Etwas anderes mag ich dagegen gar nicht: Wenn jemand mich mit dem Namen meiner Ehefrau anredet, nur weil er oder sie wie selbstverständlich davon ausgeht, dass Ehepartner immer denselben Namen hätten.
31.07.2010 um 13:36 Uhr Anne
liebe Luise , wie schön, dass es dich gibt !
so geht es vehemt sprachlich lustig weiter mit der `männerschublade`. das zitat `männer können nicht zuhören` zeigt nicht nur der amazon überdeutlich, nein, männer `wollen` nicht zuhören. es scheint ihnen lästig zu sein, frauen sprachlich sichtbar und als selbst/ständiges individuum anzunehmen bzw. i.d. dt. männersprache darzustellen. das `-in` es ist ja soo unbeqem anzuwenden, denn bei jeder anwendung assoziiert mann gedanklich `zum weiblichen`, ruft die anwesenheit von `frauen/dasein` ins gedächtnis und das scheint vielen körperliche kopf/schmerzen zu bereiten?
so ergeht es mir häufig, wenn mir newslettas von ....zugeschickt werden - die direkte anrede lautet meistens `liebe freunde `- manchmal haben meine schriftl. proteste erfolg und die nächste newsletta lautet `liebe freundinnen und freunde`. auch hier ist man/frau häufig zu bequem, bei der übersetzung aus dem engl. ins deutsche uns frauen direkt anzusprechen.

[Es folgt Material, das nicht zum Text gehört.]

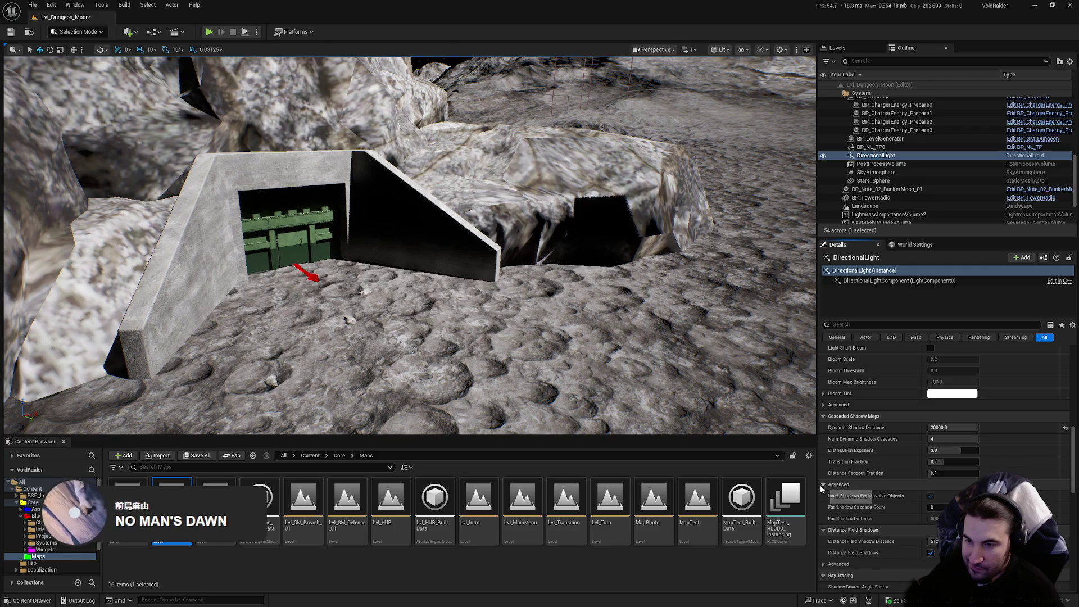
{"action": "left_click", "coordinate": [823, 483]}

ich hoffe sehr, dass auch andere frauen heftigst protestieren und die verlage, die zeitungshäuser - überall dort, wo wir sprachlich ausgemerzt werden - pausenlos um korrekturen erbitten. allein unsere zahlreichen proteste könnten hie und da im männlichen bewusstsein der redakteure, journalisten, autoren, lektoren platz einnehmen - schließlich brüstet sich mancher mann stolz mit der feststellung, das männergehirn sei größer als das weibliche. also platz ist dort doch genügend vorhanden .....:-( oder gibt es für ihn doch nur das eine geschlecht? das andere geschlecht wird eher als `gebrauchsgegenstand` , je nach lust und laune, sichtbar gemacht?
und gerade bei der neutralen sprachform zeigt mann beständig weitere lese- bzw. lern-schwächen.
ein full-time-job / so habe ich inzwischen gelernt / gegen die `ausmerzung` von frauen nicht nur in der sprache anzugehen, und das insbesonder als weiblicher mensch. die meisten männerpostings sind mit häme und dümmlichen sprüchen gespickt - also nichts neues;
wird aber endlich in größerem umfange frauenwirken z.b. in frauenporträts (dieStandard) sichtbar gemacht , unternimmt mann unter garantie die nächsten klöpse. in den postings erlebe ich selten anerkennung von männl. usern - übliche pubertäre bemerkungen, abwertung gegenüber frauenschicksale, frauenwirken seitens der maskulisten/antifeministen - wie: `wir wollen euch (das) in uniform sehen´ etc. und pp.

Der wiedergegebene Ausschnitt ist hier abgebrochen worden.